I've been to a couple of cemeteries lately where--amid green grass, ambient bird-chirping and occasional cries of sorrow--my reflective mood was disrupted by the sound of cell phones ringing. Sure, I could just chalk it up to some bad cell phone etiquette, but it also struck me as a clash between the everyday multimedia rat race and the reflective mood that fills the air during a time of mourning.
For similar reasons, I'm a bit apprehensive about one of society's latest technological advances--the video tombstone. Miami-based Vidstone founder Sergio E. Aguirre came up with the idea for the Vidstone Serenity Panel after watching a multimedia tribute for a deceased relative, according to the company's Web site.
The subject of a recent Associated Press story, the Serenity Panel is a 7-inch LCD panel that can be attached to almost any upright or slanted gravesite monument, featuring a 5- to 8-minute photo slideshow.
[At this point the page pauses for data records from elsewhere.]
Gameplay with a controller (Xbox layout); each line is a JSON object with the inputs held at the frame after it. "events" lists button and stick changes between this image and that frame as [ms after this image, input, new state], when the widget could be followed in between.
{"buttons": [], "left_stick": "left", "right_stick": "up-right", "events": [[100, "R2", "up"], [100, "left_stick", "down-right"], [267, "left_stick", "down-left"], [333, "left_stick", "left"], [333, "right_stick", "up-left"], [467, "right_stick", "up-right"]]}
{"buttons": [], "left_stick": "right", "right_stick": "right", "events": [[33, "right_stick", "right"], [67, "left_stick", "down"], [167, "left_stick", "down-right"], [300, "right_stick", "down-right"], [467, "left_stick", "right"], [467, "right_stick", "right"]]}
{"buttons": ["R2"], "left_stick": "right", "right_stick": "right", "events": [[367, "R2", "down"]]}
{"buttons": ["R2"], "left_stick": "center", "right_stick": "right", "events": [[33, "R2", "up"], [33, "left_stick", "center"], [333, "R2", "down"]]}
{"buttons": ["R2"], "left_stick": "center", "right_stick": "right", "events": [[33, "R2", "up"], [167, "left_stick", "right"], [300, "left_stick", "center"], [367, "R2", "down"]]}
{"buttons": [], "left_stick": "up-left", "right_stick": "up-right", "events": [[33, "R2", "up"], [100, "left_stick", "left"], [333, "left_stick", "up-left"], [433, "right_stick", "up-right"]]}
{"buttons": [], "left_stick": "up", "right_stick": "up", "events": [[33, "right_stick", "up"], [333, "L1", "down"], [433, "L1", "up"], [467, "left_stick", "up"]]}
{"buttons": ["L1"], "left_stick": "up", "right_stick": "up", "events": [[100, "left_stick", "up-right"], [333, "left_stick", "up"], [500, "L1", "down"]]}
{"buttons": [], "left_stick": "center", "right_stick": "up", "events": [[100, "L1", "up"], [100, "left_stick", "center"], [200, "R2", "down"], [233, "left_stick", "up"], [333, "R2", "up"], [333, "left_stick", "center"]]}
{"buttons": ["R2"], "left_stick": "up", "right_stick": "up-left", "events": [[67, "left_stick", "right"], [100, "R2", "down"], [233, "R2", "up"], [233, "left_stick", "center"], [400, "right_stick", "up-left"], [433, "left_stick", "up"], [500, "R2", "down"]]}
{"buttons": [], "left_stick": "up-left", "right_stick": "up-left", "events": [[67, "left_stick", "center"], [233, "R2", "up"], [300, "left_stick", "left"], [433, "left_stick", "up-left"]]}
It runs on solar panel, is activated by a button and has weatherproof audio jacks.
While not for me, the Serenity Panel is an innovative concept that gives people another way to memorialize their loved ones. For example, a Tennessee woman featured on the Vidstone's site sees it as a way to perpetuate the memory of her daughter killed on prom night by a drunk driver, "and maybe save the life of another child," she said.